I promised to far too many people that I would blog about my time abroad from time to time, and here it is.
I'm going to Japan on the 30th of March!
Alright cool see you next month!
Seriously though, there's not much to say. I'm sitting cozily in Indiana, hanging out with two amazing people while sipping all-too-sweet lattes. They're heavy into the adult coloring book craze, but it's not for me. I suck as coloring--have since Kindergarten. There's just way too many lines, man! There's some great art, though, so it's enjoying to witness their (half finished) results. Me, though, I'm studying Japanese in the various ways that I do on the daily. I'm blasting through my WaniKani reviews (shoutout to Koichi-sensei, the greatest modern teacher on the net) and soaking up all the kanji my brain can. I've been jotting down notes while playing Pokemon, and while my reading has improved, there are far too many vocabulary--still, my trusty notebook gets a once-over at least once a day. I'll also hop over to NHK Web Easy, a mainstay in my bookmarks for a long time. I can't thank the furigana additions enough.
But really, I'm just worrying. I'm not worried about my health or the sad feeling of watching my girlfriend cry or that my phone will die while I'm trying to survive Japanese roads. I'm just scared about my future. I'm scared that I won't live up the expectations that I've set for myself. I'm scared that I won't be fluent by the time I'm back. (hint: I won't.) I'm scared that I never will be fluent, or that I won't be able to hold an actual conversation with real people, or that I may rely too much on English.
I'm not letting it get to me, though, at least not thoroughly. Worrying is just a part of life, right? It's what keeps us on our toes. For all the worries I, err... worry about, I'm also eager about the whole thing. I'm f*cking goes to Japan, dude! I'm living the dream so many of us have, while keeping my expectations tempered. (No, guys, it's not like an anime.) I get to smell the smells, sight the sights, breathe the breathes, eat the eats, yo. I get to experience actual Japanese conversation without those terrible Crunchyroll subtitles, and buy a huge five-dollar bowl of real ramen. I get to board a train like an everybody, plan trips to Tokyo and Akihabara, see some amazing friends again who now live there. Shit, maybe I'll make some life-long friends and we'll keep in touch for years and show everybody back home how cool I am.

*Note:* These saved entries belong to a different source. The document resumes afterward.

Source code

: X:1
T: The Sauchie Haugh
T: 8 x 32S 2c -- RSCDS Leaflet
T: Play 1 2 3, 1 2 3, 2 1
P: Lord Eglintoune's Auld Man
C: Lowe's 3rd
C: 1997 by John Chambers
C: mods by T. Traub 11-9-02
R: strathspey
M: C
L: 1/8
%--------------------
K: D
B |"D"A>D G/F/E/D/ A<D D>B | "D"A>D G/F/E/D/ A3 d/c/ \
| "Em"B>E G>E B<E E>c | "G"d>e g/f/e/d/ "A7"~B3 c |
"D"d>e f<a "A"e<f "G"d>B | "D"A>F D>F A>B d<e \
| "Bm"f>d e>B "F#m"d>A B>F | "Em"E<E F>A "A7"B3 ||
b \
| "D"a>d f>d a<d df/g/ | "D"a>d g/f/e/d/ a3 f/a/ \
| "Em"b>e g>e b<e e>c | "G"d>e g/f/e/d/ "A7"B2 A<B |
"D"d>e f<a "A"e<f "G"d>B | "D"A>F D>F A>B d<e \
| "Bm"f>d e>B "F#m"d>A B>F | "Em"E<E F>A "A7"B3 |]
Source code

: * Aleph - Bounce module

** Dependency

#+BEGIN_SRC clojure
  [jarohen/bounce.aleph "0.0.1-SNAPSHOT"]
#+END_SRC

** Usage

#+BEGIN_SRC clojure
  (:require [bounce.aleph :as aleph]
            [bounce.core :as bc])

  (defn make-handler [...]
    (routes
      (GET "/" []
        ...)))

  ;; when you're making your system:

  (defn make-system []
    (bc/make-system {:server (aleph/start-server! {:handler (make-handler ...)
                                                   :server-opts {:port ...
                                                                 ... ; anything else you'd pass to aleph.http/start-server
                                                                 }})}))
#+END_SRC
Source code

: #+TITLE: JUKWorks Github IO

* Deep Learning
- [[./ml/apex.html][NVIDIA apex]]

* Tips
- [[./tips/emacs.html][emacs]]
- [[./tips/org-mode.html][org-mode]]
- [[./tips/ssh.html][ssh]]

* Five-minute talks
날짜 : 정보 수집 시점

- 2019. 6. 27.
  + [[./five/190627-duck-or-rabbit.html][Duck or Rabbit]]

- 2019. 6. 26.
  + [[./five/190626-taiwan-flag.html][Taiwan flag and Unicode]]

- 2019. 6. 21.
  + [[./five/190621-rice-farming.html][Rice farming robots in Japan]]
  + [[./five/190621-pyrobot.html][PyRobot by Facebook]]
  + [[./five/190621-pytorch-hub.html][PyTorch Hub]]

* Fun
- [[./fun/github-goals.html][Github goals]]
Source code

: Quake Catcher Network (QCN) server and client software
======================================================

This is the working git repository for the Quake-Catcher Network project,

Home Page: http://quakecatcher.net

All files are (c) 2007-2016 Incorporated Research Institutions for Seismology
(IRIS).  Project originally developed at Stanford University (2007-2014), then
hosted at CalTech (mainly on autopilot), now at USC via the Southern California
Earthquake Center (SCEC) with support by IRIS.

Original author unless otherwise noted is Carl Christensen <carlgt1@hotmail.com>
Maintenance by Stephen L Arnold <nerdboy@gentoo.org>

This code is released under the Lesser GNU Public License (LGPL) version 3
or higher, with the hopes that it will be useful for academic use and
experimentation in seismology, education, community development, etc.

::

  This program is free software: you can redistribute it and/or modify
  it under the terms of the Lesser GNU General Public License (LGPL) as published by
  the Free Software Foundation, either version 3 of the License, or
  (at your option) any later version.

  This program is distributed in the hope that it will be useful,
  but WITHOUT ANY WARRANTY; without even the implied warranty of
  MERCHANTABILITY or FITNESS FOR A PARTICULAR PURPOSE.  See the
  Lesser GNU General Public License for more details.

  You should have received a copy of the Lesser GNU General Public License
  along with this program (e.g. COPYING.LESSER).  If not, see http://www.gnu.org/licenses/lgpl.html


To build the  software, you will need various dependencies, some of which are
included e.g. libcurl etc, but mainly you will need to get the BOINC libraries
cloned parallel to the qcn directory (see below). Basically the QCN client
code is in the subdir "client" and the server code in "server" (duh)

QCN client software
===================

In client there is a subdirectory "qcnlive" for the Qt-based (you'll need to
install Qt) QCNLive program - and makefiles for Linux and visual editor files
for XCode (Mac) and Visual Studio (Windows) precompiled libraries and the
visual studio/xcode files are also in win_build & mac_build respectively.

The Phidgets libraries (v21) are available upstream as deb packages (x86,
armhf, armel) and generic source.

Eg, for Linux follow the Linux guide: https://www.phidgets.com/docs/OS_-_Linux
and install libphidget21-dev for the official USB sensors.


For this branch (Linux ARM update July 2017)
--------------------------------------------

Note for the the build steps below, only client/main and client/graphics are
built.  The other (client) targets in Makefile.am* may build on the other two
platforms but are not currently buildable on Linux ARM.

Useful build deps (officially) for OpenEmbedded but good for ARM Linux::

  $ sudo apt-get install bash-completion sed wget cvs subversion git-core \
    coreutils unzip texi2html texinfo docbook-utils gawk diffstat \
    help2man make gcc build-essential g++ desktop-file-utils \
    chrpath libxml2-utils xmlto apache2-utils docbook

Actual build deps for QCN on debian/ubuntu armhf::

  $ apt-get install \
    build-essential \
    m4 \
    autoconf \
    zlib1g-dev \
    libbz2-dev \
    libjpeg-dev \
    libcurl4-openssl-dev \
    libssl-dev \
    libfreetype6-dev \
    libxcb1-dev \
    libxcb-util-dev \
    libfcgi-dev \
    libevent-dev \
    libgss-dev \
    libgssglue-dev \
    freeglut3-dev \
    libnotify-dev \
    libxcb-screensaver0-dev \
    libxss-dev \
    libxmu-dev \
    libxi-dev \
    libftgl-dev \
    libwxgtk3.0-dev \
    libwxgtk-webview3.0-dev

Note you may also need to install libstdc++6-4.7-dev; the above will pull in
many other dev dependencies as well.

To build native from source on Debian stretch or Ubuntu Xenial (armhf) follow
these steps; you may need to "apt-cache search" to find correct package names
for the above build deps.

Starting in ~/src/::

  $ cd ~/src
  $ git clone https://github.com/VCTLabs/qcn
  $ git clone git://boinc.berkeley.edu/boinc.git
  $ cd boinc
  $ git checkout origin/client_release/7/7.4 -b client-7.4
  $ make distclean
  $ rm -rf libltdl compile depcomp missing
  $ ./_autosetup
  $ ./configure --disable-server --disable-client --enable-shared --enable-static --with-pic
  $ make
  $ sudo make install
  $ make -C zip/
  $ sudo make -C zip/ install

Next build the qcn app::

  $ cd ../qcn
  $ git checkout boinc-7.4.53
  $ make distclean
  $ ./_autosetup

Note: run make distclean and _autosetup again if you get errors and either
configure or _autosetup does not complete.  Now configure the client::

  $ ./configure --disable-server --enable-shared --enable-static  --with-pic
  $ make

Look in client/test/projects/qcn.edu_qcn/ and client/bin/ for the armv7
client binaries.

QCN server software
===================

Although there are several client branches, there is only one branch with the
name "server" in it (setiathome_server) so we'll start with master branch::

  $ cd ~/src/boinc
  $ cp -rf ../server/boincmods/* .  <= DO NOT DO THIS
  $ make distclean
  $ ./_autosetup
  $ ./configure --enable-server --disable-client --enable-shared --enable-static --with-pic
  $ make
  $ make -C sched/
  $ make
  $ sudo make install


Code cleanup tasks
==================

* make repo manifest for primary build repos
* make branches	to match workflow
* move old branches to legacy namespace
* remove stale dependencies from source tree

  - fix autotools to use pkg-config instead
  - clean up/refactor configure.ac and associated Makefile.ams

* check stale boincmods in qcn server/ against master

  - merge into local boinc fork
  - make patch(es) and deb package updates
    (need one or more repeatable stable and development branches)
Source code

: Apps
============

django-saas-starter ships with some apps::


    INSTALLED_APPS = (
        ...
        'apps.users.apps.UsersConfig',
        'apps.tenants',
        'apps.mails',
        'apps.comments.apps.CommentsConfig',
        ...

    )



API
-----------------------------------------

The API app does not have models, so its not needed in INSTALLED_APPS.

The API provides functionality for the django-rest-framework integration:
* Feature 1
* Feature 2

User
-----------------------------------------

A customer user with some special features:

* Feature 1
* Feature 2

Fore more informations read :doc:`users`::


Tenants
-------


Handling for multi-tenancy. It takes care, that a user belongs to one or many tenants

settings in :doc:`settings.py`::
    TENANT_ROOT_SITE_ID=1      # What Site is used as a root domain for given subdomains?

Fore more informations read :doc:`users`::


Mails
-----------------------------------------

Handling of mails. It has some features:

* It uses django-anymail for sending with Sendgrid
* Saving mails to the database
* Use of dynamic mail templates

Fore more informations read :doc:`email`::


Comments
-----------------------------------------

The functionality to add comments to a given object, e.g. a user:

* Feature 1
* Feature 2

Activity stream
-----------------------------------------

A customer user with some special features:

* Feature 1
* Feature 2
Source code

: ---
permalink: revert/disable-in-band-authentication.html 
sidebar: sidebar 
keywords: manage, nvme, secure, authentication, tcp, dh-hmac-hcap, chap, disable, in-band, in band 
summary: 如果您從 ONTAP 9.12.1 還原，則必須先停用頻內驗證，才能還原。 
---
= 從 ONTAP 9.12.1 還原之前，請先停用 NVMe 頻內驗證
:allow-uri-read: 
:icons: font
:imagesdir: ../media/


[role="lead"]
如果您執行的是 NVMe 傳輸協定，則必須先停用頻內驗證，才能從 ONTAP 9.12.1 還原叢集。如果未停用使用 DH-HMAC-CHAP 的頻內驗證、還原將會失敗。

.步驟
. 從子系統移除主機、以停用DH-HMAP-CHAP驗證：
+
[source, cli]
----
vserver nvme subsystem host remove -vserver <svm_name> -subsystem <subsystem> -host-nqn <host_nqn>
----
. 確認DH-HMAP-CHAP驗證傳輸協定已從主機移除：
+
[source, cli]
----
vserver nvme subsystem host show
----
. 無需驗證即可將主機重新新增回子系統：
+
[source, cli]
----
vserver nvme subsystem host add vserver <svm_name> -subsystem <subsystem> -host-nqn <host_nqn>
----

Hell, maybe I'll learn a lot, too. That's the goal, anyway. Aichi University of Education will be the last time I'm taking classes as a student, and it'll be the most fruitful semester in my five years. What do I wanna do with my education, you ask? (Everybody f*cking does.) Well, I honestly just want to be comfy. I don't have to love what I do, though of course that would be cool--I just want to play games and support a family of animals and keep the place clean. Though of course if I want to be slightly more productive, I've always wanted to teach. Yeah teaching English to Japanese citizens is a no brainer and there are a lot of opportunities, but I think I would prefer to stay here, in America, with my family and find a school that needs a Japanese language teacher. I'd have to get my teaching license of course, but that's only a year or two more, and I can do that online. Lastly, I would want to work in the games industry. Localization department, of course. I find a lot of what recent studios do and have done (Neptunia, Fire Emblem, and Trails of Cold Steel for recent examples) are just fantastic. The Souls series, too--my god, I take such inspiration from their work that no matter how down I am I push myself forward. Keep your goals in sight, people say.
I'm also going to a sh*tload of Vita games and a Japanese New 3DS. You bet your ass I'm excited.